**Exercise requirements**
Every line below needs to be printed again exactly, without any of its pictures.

**Data supplied**
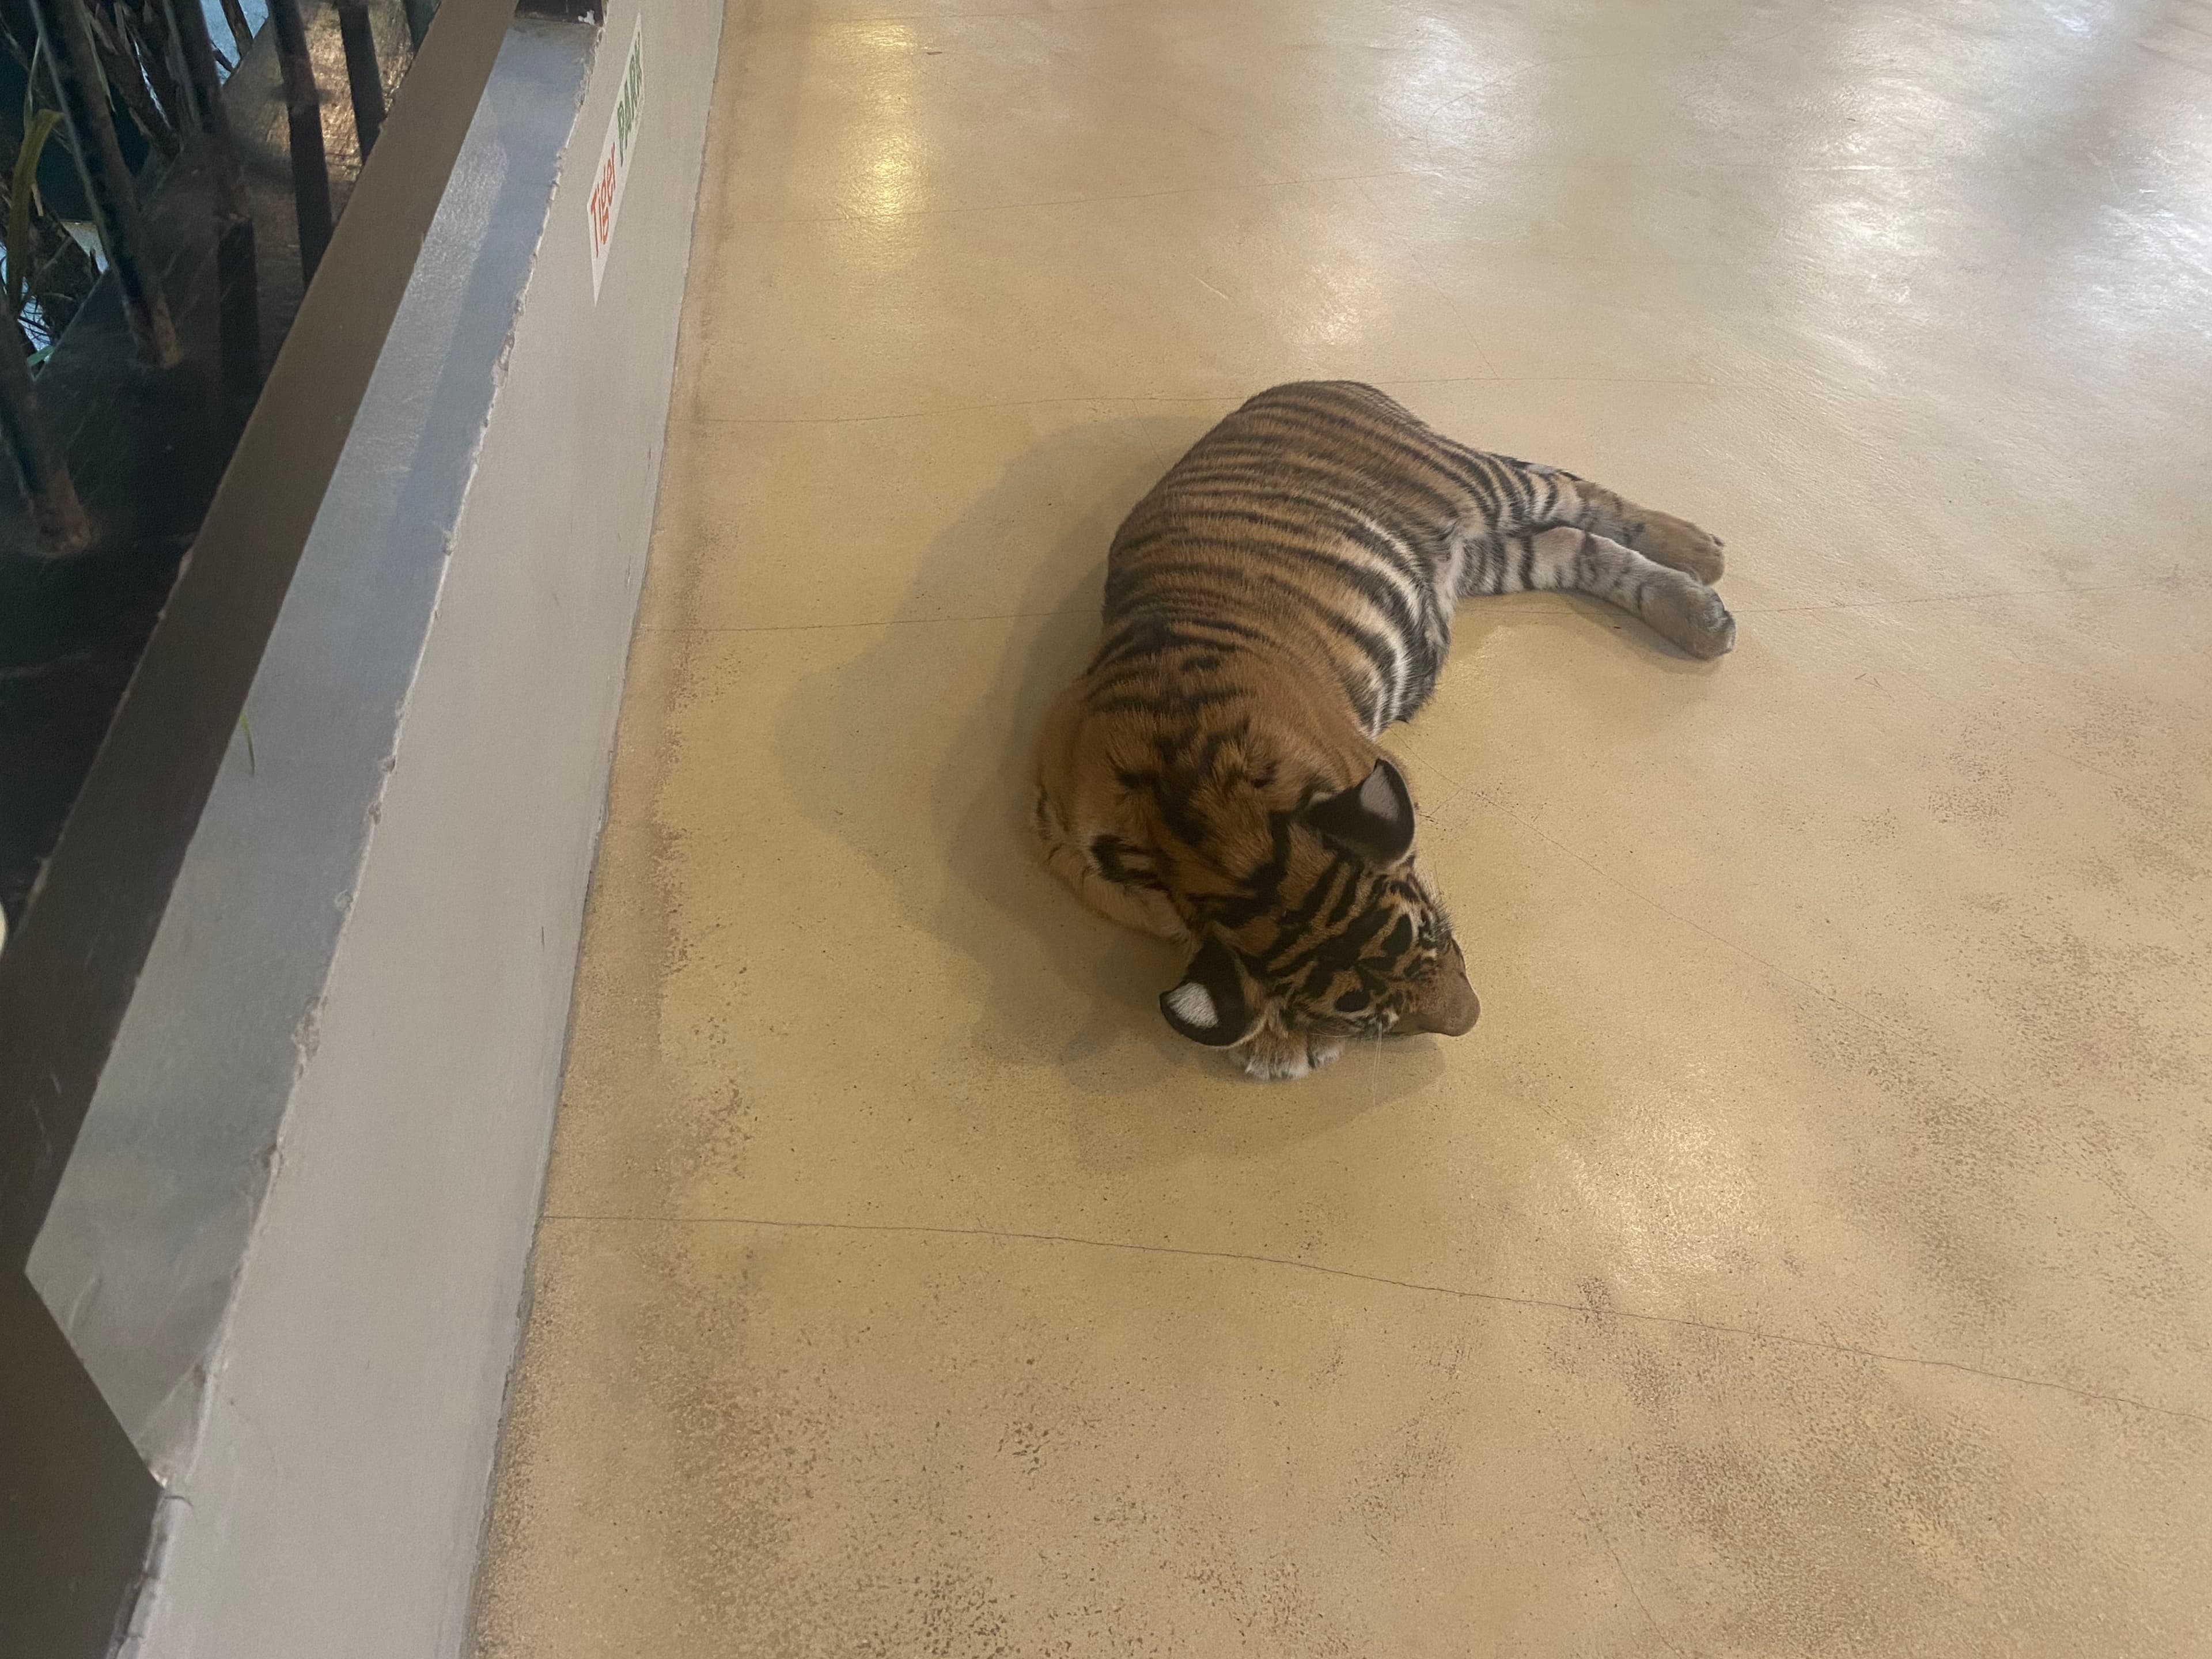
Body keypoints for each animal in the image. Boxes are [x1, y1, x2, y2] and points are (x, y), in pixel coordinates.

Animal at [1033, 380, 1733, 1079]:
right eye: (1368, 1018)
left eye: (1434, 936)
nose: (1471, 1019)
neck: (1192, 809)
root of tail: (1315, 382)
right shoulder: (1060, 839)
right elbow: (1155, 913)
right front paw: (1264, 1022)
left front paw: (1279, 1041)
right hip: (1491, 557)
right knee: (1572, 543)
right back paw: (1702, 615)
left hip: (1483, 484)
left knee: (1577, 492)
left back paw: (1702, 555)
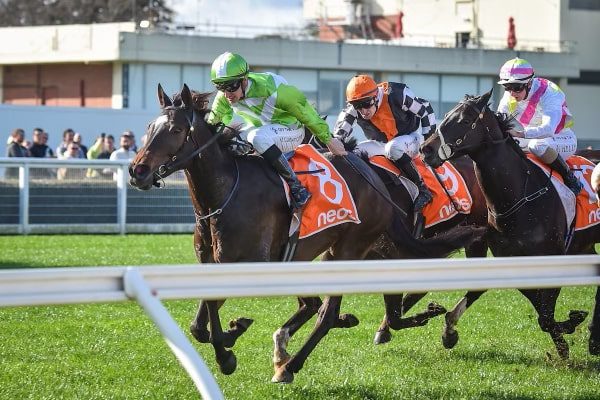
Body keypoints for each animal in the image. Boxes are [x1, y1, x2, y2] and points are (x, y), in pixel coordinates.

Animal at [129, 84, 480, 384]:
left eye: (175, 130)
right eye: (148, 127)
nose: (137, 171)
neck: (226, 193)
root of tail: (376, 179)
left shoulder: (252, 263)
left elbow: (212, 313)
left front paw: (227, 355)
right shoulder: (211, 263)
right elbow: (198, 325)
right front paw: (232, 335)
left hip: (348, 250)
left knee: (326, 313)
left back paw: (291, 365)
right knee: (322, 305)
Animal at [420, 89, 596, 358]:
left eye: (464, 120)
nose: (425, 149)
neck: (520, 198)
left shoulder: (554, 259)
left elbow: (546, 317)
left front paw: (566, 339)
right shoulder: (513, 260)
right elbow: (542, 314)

**Answer box**
Body keypoints for each animal in the image. Boxes are [x1, y1, x2, y2] and points are (x, y), in pixel coordinates.

Animal at [1033, 380, 1733, 1079]:
right eye: (1368, 1018)
left eye: (1434, 936)
nose: (1471, 1019)
neck: (1192, 809)
root of tail: (1315, 382)
right shoulder: (1060, 839)
right elbow: (1155, 913)
right front paw: (1264, 1022)
left front paw: (1279, 1041)
right hip: (1491, 557)
right knee: (1572, 543)
right back paw: (1702, 615)
left hip: (1483, 484)
left knee: (1577, 492)
left back paw: (1702, 555)
Body keypoints for each animal in the image. Boxes are [x1, y1, x2, y2] and points are (x, y), in pixel coordinates.

Animal at [129, 84, 480, 384]:
left eye: (175, 130)
right eye: (148, 127)
nose: (137, 171)
neck: (226, 193)
root of tail: (376, 179)
left shoulder: (252, 263)
left elbow: (212, 313)
left front paw: (227, 355)
right shoulder: (211, 263)
right elbow: (198, 325)
right front paw: (232, 335)
left hip: (348, 250)
left knee: (326, 313)
left back paw: (291, 365)
right knee: (322, 305)
Animal at [420, 89, 596, 358]:
left eye: (464, 120)
nose: (425, 149)
neck: (520, 198)
left shoulder: (554, 259)
left elbow: (546, 317)
left front paw: (566, 339)
right shoulder: (513, 260)
right elbow: (542, 314)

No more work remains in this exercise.